Shares In Italy's Biggest Bank Suspended
Shares in Italy's biggest bank were suspended after a bid to raise money from investors flopped in its early stages.
UniCredit offered new shares at a steep 69% discount to Tuesday's closing price for existing stock as part of its plan to raise 7.5bn euros (£6.3bn) in new capital by the end of January.
But the heavy discount immediately failed to attract private investors, with just a 24% take up though the rights issue is under-written by 24 other financial institutions.
The bank's share price plummeted by 9.9% initially, devaluing it to such an extent that trading in the stock on Milan's FTSE exchange was suspended.

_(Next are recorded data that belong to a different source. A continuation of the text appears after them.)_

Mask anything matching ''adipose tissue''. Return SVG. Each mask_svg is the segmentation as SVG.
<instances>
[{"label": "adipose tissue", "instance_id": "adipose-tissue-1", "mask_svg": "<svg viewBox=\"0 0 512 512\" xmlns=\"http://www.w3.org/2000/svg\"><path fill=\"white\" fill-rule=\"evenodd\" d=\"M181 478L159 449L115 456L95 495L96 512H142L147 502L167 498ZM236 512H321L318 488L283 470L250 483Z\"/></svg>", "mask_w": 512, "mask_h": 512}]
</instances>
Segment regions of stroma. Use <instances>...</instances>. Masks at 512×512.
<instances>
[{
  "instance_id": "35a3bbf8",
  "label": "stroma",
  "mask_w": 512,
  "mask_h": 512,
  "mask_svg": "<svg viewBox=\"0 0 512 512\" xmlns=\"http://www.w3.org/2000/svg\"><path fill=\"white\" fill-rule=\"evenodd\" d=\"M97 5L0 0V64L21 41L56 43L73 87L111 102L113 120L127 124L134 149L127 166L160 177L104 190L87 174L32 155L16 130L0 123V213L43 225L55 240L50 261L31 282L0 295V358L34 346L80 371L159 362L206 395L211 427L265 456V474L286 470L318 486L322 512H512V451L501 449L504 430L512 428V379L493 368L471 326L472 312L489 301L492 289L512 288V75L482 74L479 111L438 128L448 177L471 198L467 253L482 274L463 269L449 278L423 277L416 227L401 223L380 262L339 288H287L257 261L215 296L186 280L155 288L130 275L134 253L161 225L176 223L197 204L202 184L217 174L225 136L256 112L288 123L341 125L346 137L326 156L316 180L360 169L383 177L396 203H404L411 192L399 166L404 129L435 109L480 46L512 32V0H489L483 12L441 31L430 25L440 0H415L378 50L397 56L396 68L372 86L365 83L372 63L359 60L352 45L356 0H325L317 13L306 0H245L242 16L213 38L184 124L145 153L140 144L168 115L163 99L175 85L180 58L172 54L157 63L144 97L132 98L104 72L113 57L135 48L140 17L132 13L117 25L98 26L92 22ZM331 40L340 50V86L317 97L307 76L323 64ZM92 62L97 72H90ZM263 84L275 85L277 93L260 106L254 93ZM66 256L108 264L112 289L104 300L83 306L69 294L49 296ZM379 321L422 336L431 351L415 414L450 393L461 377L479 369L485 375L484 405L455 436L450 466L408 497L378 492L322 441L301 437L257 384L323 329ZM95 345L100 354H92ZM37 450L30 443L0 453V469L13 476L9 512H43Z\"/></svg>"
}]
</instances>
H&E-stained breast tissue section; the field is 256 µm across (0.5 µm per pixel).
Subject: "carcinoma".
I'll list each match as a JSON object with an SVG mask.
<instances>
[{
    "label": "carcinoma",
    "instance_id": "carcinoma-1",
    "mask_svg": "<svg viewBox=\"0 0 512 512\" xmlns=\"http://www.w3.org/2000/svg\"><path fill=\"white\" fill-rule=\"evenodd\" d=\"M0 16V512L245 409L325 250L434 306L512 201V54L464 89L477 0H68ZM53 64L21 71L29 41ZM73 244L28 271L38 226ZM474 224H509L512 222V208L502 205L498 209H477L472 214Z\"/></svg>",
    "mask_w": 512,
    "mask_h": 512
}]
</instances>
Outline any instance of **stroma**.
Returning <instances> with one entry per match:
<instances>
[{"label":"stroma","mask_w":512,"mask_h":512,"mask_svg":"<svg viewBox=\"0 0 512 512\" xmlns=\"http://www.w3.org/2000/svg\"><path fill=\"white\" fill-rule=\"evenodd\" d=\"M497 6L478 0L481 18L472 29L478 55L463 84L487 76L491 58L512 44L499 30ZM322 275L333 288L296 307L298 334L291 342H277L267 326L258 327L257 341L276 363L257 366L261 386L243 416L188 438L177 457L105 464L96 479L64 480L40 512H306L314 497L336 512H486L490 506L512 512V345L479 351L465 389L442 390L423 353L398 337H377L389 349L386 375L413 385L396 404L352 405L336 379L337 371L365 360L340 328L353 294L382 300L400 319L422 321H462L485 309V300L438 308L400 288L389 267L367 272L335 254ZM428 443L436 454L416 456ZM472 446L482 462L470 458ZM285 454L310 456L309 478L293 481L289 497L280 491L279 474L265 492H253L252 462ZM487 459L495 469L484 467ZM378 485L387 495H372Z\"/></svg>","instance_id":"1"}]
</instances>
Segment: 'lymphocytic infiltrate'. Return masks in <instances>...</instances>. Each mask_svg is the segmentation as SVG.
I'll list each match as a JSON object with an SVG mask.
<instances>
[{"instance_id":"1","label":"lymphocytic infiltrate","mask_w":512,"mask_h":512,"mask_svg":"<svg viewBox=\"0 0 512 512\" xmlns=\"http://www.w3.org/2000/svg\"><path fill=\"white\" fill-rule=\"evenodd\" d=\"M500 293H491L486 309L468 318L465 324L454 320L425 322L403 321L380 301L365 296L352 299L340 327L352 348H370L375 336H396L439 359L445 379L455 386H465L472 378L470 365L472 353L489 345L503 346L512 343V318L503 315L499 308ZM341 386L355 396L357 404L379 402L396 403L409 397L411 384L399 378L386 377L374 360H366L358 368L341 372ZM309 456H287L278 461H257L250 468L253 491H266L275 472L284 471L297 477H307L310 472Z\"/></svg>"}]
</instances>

The fall signalled a lack of confidence in the Italian bank and its attempts to shore up its financial strength.
The European Banking Authority had told banks they must find 115 billion euros of extra capital by the end of June to reach a minimum core capital level of 9% - with lendersin Italy, Spain and Germany needing the most.
Financial commentators had varied views on the impact of the share suspension on UniCredit.
Peter Thal Larsen, assistant editor of Reuters Breakingviews, told Sky News that the Italian bank would successfully be able to raise its 7.5bn euros.
"That is guaranteed, regardless of what happens in the eurozone," he said.
He added that at this stage the private market was still willing to capitialise UniCredit.
But banking industry expert Ralph Silva said it was clear Unicredit's rights issue had been a "complete and utter failure".
He predicted the lack of early take-up would have a profound effect on the wider financial services industry, as many other European lenders were planning to launch similar plans to raise cash.
Mr Silva said: "For large banks the option of going to private investors appears to be not an option.
"Going to governments and selling assets are the only ways forward."
But despite the developments he said the retail bank was too important to Italian consumers to be allowed to go to the wall.
"UniCredit could fail but it can't fail," Mr Silva warned.
Meanwhile, banks' deposits with the European Central Bank (ECB) have hit an all-time high.
Some 453.18bn euros (£378bn) was deposited at the ECB on Tuesday, breaking a previous record set last week of 452.03bn euros (£377bn).
The data suggests banks remain reluctant to lend to each other amid ongoing market tension.
Analysts said lenders were instead opting to hoard their excess funds at the ECB after borrowing under its new lending terms.
The ECB agreed last month to loan a record 489.2bn euros (£408bn) to 532 banks in a three-year refinancing operation in a bid to avert a possible credit crunch.